The Lamb, the Woman, the Wolf is a 1914 American silent Western drama film directed by Allan Dwan and featuring Murdock MacQuarrie, Pauline Bush, and Lon Chaney. The film is now considered lost.

==Plot==
The Lamb is a hard-working local newspaper editor who cares for his invalid mother. He falls in love with The Woman, but does not propose, because he feels it would be unfair to burden a young girl with his problems. The Wolf, a husky mountain man, returns to the town after being away for five years and tries to rekindle his relationship with the Woman. He succeeds in marrying her and they go off together to live in the mountains where the Wolf works as the paymaster for a mining company.

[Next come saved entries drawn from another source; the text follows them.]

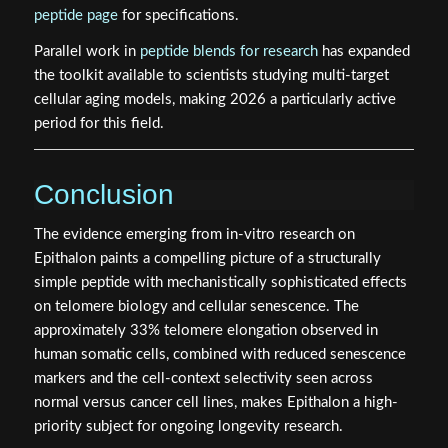
peptide page
for specifications.
Parallel work in
peptide blends for research
has expanded
the toolkit available to scientists studying multi-target
cellular aging models, making 2026 a particularly active
period for this field.
Conclusion
The evidence emerging from in-vitro research on
Epithalon paints a compelling picture of a structurally
simple peptide with mechanistically sophisticated effects
on telomere biology and cellular senescence. The
approximately 33% telomere elongation observed in
human somatic cells, combined with reduced senescence
markers and the cell-context selectivity seen across
normal versus cancer cell lines, makes Epithalon a high-
priority subject for ongoing longevity research.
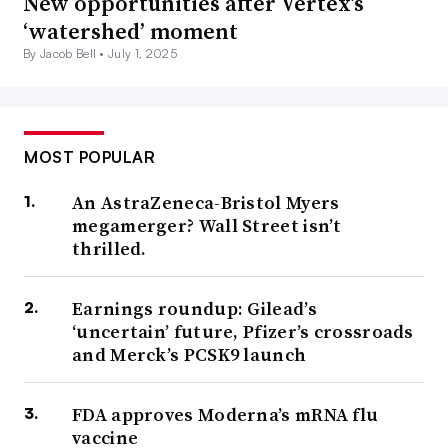
New opportunities after Vertex’s
‘watershed’ moment
By Jacob Bell •
July 1, 2025
MOST POPULAR
An AstraZeneca-Bristol Myers
megamerger? Wall Street isn’t
thrilled.
Earnings roundup: Gilead’s
‘uncertain’ future, Pfizer’s crossroads
and Merck’s PCSK9 launch
FDA approves Moderna’s mRNA flu
vaccine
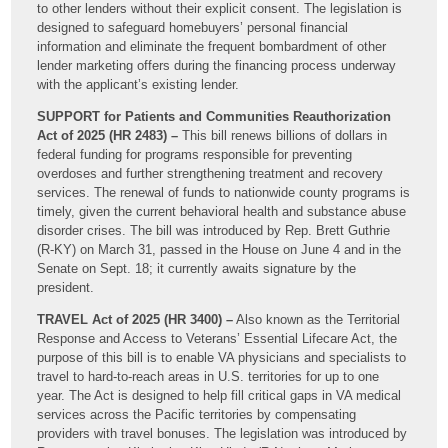
to other lenders without their explicit consent. The legislation is
designed to safeguard homebuyers’ personal financial
information and eliminate the frequent bombardment of other
lender marketing offers during the financing process underway
with the applicant’s existing lender.
SUPPORT for Patients and Communities Reauthorization
Act of 2025 (HR 2483) –
This bill renews billions of dollars in
federal funding for programs responsible for preventing
overdoses and further strengthening treatment and recovery
services. The renewal of funds to nationwide county programs is
timely, given the current behavioral health and substance abuse
disorder crises. The bill was introduced by Rep. Brett Guthrie
(R-KY) on March 31, passed in the House on June 4 and in the
Senate on Sept. 18; it currently awaits signature by the
president.
TRAVEL Act of 2025 (HR 3400) –
Also known as the Territorial
Response and Access to Veterans’ Essential Lifecare Act, the
purpose of this bill is to enable VA physicians and specialists to
travel to hard-to-reach areas in U.S. territories for up to one
year. The Act is designed to help fill critical gaps in VA medical
services across the Pacific territories by compensating
providers with travel bonuses. The legislation was introduced by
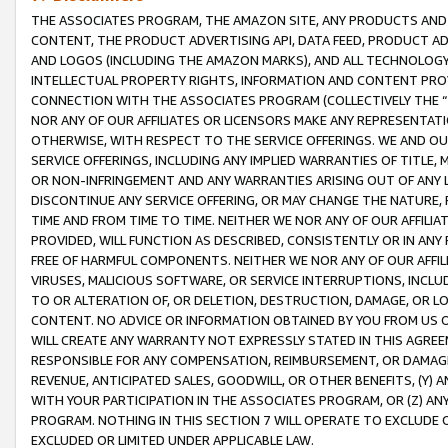
THE ASSOCIATES PROGRAM, THE AMAZON SITE, ANY PRODUCTS AND SE
CONTENT, THE PRODUCT ADVERTISING API, DATA FEED, PRODUCT A
AND LOGOS (INCLUDING THE AMAZON MARKS), AND ALL TECHNOLOGY,
INTELLECTUAL PROPERTY RIGHTS, INFORMATION AND CONTENT PROVI
CONNECTION WITH THE ASSOCIATES PROGRAM (COLLECTIVELY THE “
NOR ANY OF OUR AFFILIATES OR LICENSORS MAKE ANY REPRESENTAT
OTHERWISE, WITH RESPECT TO THE SERVICE OFFERINGS. WE AND OU
SERVICE OFFERINGS, INCLUDING ANY IMPLIED WARRANTIES OF TITLE,
OR NON-INFRINGEMENT AND ANY WARRANTIES ARISING OUT OF ANY 
DISCONTINUE ANY SERVICE OFFERING, OR MAY CHANGE THE NATURE, 
TIME AND FROM TIME TO TIME. NEITHER WE NOR ANY OF OUR AFFILI
PROVIDED, WILL FUNCTION AS DESCRIBED, CONSISTENTLY OR IN ANY
FREE OF HARMFUL COMPONENTS. NEITHER WE NOR ANY OF OUR AFFILIA
VIRUSES, MALICIOUS SOFTWARE, OR SERVICE INTERRUPTIONS, INCL
TO OR ALTERATION OF, OR DELETION, DESTRUCTION, DAMAGE, OR LO
CONTENT. NO ADVICE OR INFORMATION OBTAINED BY YOU FROM US 
WILL CREATE ANY WARRANTY NOT EXPRESSLY STATED IN THIS AGREEM
RESPONSIBLE FOR ANY COMPENSATION, REIMBURSEMENT, OR DAMAGES
REVENUE, ANTICIPATED SALES, GOODWILL, OR OTHER BENEFITS, (Y
WITH YOUR PARTICIPATION IN THE ASSOCIATES PROGRAM, OR (Z) AN
PROGRAM. NOTHING IN THIS SECTION 7 WILL OPERATE TO EXCLUDE O
EXCLUDED OR LIMITED UNDER APPLICABLE LAW.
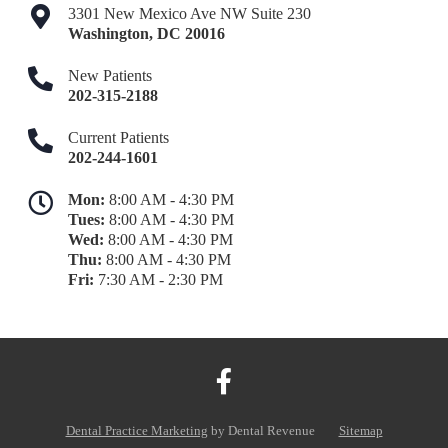
3301 New Mexico Ave NW Suite 230
Washington
,
DC
20016
New Patients
202-315-2188
Current Patients
202-244-1601
Mon:
8:00 AM - 4:30 PM
Tues:
8:00 AM - 4:30 PM
Wed:
8:00 AM - 4:30 PM
Thu:
8:00 AM - 4:30 PM
Fri:
7:30 AM - 2:30 PM
Dental Practice Marketing
by Dental Revenue
Sitemap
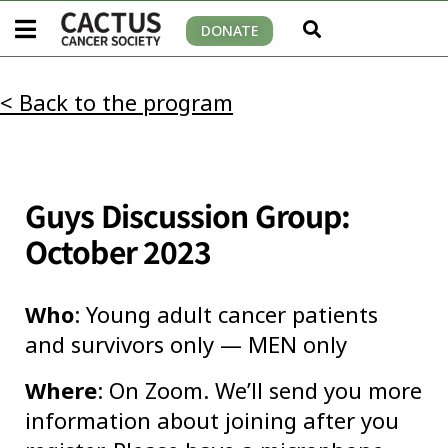
DONATE
< Back to the program
Guys Discussion Group:
October 2023
Who
: Young adult cancer patients
and survivors only — MEN only
Where
: On Zoom. We’ll send you more
information about joining after you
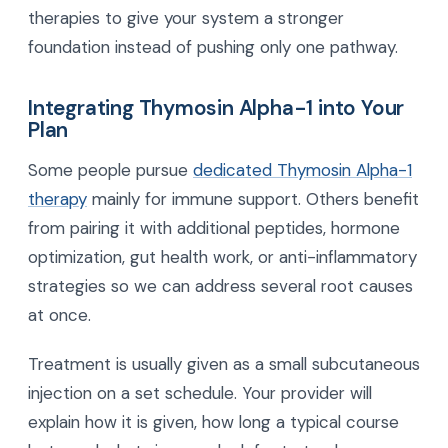
therapies to give your system a stronger
foundation instead of pushing only one pathway.
Integrating Thymosin Alpha-1 into Your
Plan
Some people pursue
dedicated Thymosin Alpha-1
therapy
mainly for immune support. Others benefit
from pairing it with additional peptides, hormone
optimization, gut health work, or anti-inflammatory
strategies so we can address several root causes
at once.
Treatment is usually given as a small subcutaneous
injection on a set schedule. Your provider will
explain how it is given, how long a typical course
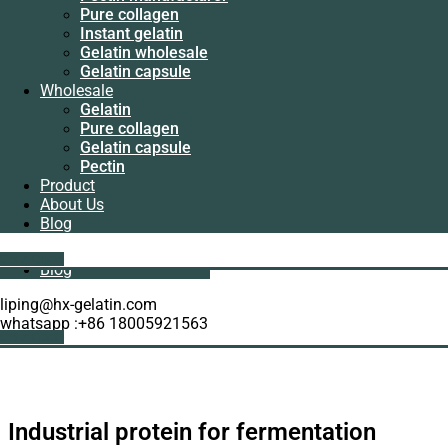
Manufacturer
Pure collagen
Pectin
Instant gelatin
manufacturer
Gelatin wholesale
Pure collagen
Gelatin capsule
Instant gelatin
Wholesale
Gelatin wholesale
Gelatin
Gelatin capsule
Pure collagen
Wholesale
Gelatin capsule
Gelatin
Pectin
Pure collagen
Product
Gelatin capsule
About Us
Pectin
Blog
Product
About Us
Get A Quote
Blog
liping@hx-gelatin.com
whatsapp :+86 18005921563
Get A Quote
Industrial protein for fermentation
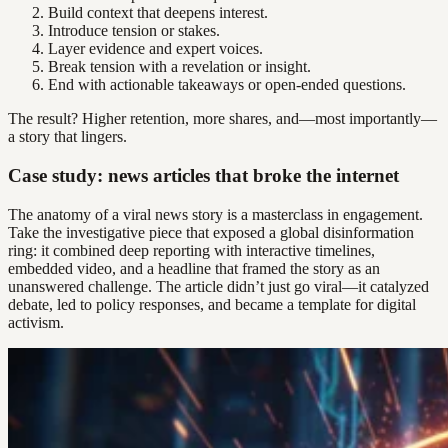
Build context that deepens interest.
Introduce tension or stakes.
Layer evidence and expert voices.
Break tension with a revelation or insight.
End with actionable takeaways or open-ended questions.
The result? Higher retention, more shares, and—most importantly—
a story that lingers.
Case study: news articles that broke the internet
The anatomy of a viral news story is a masterclass in engagement.
Take the investigative piece that exposed a global disinformation
ring: it combined deep reporting with interactive timelines,
embedded video, and a headline that framed the story as an
unanswered challenge. The article didn’t just go viral—it catalyzed
debate, led to policy responses, and became a template for digital
activism.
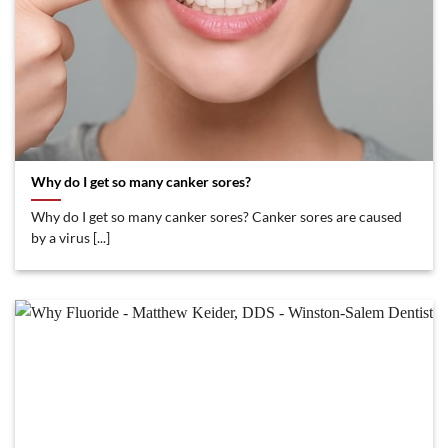
Why do I get so many canker sores?
Why do I get so many canker sores? Canker sores are caused
by a virus [...]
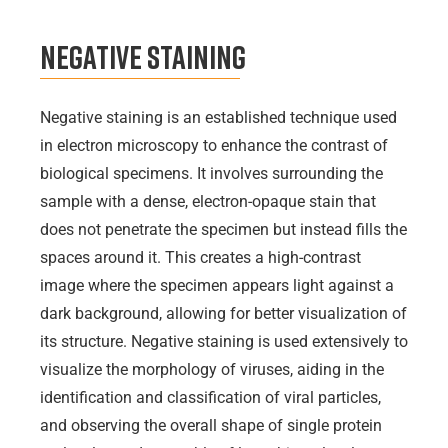
Negative Staining
Negative staining is an established technique used
in electron microscopy to enhance the contrast of
biological specimens. It involves surrounding the
sample with a dense, electron-opaque stain that
does not penetrate the specimen but instead fills the
spaces around it. This creates a high-contrast
image where the specimen appears light against a
dark background, allowing for better visualization of
its structure. Negative staining is used extensively to
visualize the morphology of viruses, aiding in the
identification and classification of viral particles,
and observing the overall shape of single protein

The Wolf turns out to be a violent brute and the Woman soon realizes their marriage was a mistake. Meanwhile, the Lamb's mother passes away and he goes off into the mountains to live a life of solitude. There he falls in with a band of outlaws and becomes a hardened criminal.

The Wolf, having tired of the Woman, plans to steal the mining company's payroll that is in her safekeeping and then abandon her. The Lamb plans to steal the same payroll, not realizing it is in the safekeeping of the Woman he once loved. The Lamb arrives first, and the Woman does not recognize him. Seeing that his presence has badly shaken her, the Lamb puts his revolver down on her desk temporarily to calm her down. When a second masked man suddenly breaks in, the Woman picks up the gun and shoots him, then realizes that she has killed her own husband. She suddenly recognizes the Lamb, who repents for attempting to rob her, and the two go off to a new life together.

==Cast==
- Murdock MacQuarrie as The Lamb
- Pauline Bush as The Woman
- Lon Chaney as The Wolf

==Reception==
Moving Picture World opined "The subtitles indicated more pathos in the beginning than the situations warranted. Mr. MacQuarrie (as the Lamb) was much more interesting after he had abandoned his meek attitude and began defending himself. The situations...are quite stirring and the interest is maintained from this point...The production as a whole is one of about average merit."